Commit graph

642 commits

Author SHA1 Message Date
Daniel Leung
482f9fbbfb xtensa: pad IRQ stack frame to be 16 bytes aligned
Xtensa ISA mentions that stack always needs to be aligned on
16 bytes. So we need to pad the stack frame to be also 16 bytes
aligned when dealing with interrupts. Or else the stack would
not be 16 bytes aligned when we add the stack frame to stack
during interrupt handling.

Signed-off-by: Daniel Leung <daniel.leung@intel.com>
2025-04-17 00:57:19 +02:00
Daniel Leung
7229b00433 xtensa: window may overflow during irq stack crossing
When crossing stack during interrupt handling, we do two call4
to pivot to the interrupt stack, with arguments to these two
call4 stashed in A6, A10 and A11. However, A4-A11 may be marked
as invalid in the register file, and accessing them would
result in window overflowing. At that point, A0 and A1 are not
setup to handle window overflows, and will result in registers
being stashed in incorrect location, resulting in incorrect
value being restored during window underflowing. So move around
the code a bit to restore A0 and A1 properly before accessing
A4-A11.

Signed-off-by: Daniel Leung <daniel.leung@intel.com>
2025-04-17 00:57:19 +02:00
Daniel Leung
9610f1a229 xtensa: mmu: do not force small vector table
Do not force CONFIG_XTENSA_SMALL_VECTOR_TABLE_ENTRY when MMU
is enabled. It is up to the SoC to decide whether they need
this.

Signed-off-by: Daniel Leung <daniel.leung@intel.com>
2025-04-17 00:57:19 +02:00
Daniel Leung
774b73c8a4 xtensa: userspace: swap page table at end of cross stack call
The logic to swap page tables or MPU entries is moved to the end
of cross stack call, since it is still running in the interrupt
stack instead of the thread stack. The old logic was calling
the swap functions in the outgoing thread stack, which is not
desirable.

Signed-off-by: Daniel Leung <daniel.leung@intel.com>
2025-04-17 00:57:19 +02:00
Daniel Leung
e0752c2938 xtensa: userspace: swap page table earlier in xtensa_switch
When switching page table and MPU enties, we need to call
corresponding functions via call4 which would move the register
window. So we need to do that earlier before we start saving
context into stack by manipulating stack pointer manually which
definitely would interfere with window spilling.

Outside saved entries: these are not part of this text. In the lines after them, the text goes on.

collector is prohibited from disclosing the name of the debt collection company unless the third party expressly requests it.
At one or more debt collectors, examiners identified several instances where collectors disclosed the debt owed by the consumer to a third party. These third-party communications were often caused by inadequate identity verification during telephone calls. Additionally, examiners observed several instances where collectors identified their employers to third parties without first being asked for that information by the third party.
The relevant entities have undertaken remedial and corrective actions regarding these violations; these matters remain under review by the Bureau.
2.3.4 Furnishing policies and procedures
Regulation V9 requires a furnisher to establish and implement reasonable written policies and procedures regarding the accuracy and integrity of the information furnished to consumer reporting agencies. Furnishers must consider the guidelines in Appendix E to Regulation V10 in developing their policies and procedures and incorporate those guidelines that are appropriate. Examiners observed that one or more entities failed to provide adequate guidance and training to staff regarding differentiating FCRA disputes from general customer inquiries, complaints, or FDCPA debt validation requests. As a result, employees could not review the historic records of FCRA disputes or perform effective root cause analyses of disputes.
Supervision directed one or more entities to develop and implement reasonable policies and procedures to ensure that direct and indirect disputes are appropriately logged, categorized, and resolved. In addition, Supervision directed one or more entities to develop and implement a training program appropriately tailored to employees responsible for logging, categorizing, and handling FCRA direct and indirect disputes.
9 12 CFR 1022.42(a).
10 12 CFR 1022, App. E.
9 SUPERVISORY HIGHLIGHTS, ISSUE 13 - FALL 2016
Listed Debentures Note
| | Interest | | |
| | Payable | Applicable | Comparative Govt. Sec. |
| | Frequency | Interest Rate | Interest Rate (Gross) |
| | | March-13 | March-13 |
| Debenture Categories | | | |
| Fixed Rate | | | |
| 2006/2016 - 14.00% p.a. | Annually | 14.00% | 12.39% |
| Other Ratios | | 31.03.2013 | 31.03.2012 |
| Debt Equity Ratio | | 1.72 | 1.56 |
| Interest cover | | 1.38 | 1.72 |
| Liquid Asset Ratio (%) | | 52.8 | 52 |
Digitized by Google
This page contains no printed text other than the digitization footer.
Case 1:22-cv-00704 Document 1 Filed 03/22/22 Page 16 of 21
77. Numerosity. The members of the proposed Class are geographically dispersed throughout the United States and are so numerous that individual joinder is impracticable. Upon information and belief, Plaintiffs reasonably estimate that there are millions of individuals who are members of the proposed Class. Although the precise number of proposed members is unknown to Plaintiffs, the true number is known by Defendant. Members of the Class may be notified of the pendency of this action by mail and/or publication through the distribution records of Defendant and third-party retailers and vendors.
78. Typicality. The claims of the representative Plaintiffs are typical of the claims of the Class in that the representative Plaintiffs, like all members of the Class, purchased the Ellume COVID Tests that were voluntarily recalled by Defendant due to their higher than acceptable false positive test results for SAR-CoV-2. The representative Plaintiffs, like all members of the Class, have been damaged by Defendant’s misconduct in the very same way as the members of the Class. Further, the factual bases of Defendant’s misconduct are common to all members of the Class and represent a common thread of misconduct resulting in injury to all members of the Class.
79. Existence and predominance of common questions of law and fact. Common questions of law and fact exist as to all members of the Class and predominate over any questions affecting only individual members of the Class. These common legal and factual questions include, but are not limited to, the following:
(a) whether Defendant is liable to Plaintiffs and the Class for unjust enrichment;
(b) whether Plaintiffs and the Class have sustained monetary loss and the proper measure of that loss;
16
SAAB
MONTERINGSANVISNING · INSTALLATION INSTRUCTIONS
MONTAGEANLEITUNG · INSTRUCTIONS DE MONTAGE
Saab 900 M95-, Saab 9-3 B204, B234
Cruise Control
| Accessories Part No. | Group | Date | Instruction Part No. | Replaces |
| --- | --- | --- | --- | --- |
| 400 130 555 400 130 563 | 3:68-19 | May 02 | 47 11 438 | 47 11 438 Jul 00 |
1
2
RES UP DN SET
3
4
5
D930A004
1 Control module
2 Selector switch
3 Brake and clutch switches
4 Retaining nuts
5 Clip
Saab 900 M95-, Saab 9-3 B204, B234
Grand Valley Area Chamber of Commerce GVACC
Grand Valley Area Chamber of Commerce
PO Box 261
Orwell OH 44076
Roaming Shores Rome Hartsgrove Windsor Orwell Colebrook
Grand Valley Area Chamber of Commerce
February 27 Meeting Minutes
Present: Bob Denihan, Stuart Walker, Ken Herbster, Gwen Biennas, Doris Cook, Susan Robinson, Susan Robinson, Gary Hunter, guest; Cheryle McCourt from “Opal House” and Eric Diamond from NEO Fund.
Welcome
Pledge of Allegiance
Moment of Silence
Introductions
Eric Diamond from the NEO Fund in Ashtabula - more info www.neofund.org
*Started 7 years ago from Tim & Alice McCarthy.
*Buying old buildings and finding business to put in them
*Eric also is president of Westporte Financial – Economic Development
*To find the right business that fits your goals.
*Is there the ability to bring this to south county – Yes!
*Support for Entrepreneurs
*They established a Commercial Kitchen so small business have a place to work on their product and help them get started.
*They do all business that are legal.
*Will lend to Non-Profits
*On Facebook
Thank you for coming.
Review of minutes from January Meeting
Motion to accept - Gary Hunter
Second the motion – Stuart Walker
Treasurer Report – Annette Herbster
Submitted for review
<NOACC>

Signed-off-by: Daniel Leung <daniel.leung@intel.com>
2025-04-17 00:57:19 +02:00
Daniel Leung
6874cdcf19 xtensa: fix unneeded cache invalidation in arch_cohere_stacks()
During arch_cohere_stacks(), the used portion of the outgoing
thread is cache flushed, and then the unused portion of cache
invalidated. However, this results in the cache line at
the stack pointer being flushed and then invalidated due to
how sys_cache_data_*() operates. If we are swapping back to
the same thread (e.g. after handling interrupt), this cache
line will need to be retrieved again from main memory since
it has already been invalidated. This creates unnecessary
data move between cache and main memory. So create our own
version of cache flushing and invalidation routines just for
arch_cohere_stacks(). Bouns is that these work directly with
bounding addresses and skips the size calculation which should
save a little bit amount of execution time.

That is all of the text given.